Thumb's up, way up, for Eternal Sunshine of the Spotless Mind.

Doom - Between The Rock and a Hard Place

The 2005 movie Doom picks up where the popular computer game left off: Marines storming a space station to find out what went wrong. And, of course, to kill as many moving bodies as possible to rack up a really neat score.

As I told a friend of mine before entering the movie theatre: It's based on a video game. How good could it be?

The movie tries hard to develop a plot and bring to the screen all the things prepubescent guys would want to see on the screen. Well, except for one thing: there's only one woman in the entire movie, and she's fully clothed. She (actress Rosamund Pike), of course, is the rocket scientist (well, really a geneticist) who has to figure out what happened with this virus and why these monsters are appearing all over the station. Unfortunately, the audience has figured out all of that before she or any of the Marines do.

There are so many idiotic things in this movie that they're all hard to cover. Marines without helmets....what were they thinking??? No way of ensuring light throughout the cavernous station. HUGE guns that seem larger than the Marines themselves but offer very little firepower. Unfortunate errors in science ("human beings have 23 chromosomes" when they have 46 chromosomes arranged in 23 pairs).

But we're not here for the science, right? We have lowered our expectations, remember. And for the most part, we're not sorry we came.

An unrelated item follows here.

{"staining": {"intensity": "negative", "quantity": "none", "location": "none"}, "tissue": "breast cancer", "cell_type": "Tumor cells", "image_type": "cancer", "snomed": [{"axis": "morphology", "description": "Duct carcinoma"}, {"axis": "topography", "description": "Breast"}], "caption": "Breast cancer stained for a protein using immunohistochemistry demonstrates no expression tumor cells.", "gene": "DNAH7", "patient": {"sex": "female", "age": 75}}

The Rock plays Sarge, "Semper Fi" tattooed on his back, not your usual hard-crusted Marine sergeant, a gentler sort who won't take insubordination from his men but will give them a little latitude. After all, these Marines are individuals -- another problem with realism -- and if you can get past the fact that this motley bunch would never make it past training, you can enjoy the different characters we get in this bunch. Not the usual stereotypical gung-ho guys, that's for sure. A drug addict, a devout (make that fanatical) Christian, the new Kid, and a guy with a past (Karl Urban).

Karl of Lord of the Rings and The Chronicles of Riddick is imminently watchable here, and deserves better fare, out of the action genre and into more of a challenge. The Rock is coming along nicely in the acting department; he was offered Urban's Grimm but chose Sarge, a more interesting character. It was a wise choice.

For most of the film, we're yawning a bit as we wait for the steel doors to open and stun us with the creatures. We get some small moments of tension, and for that we're grateful. But if you Doom fans can wait until the final 20 minutes, you'll be rewarded with electric kinetic movement, pseudo-actual footage from the game as we hunt looking over the barrel of a gun, and a battle during the final showdown that shows our stars to their best advantage.

Thumb's up for Doom, a movie that delivers more than it promised.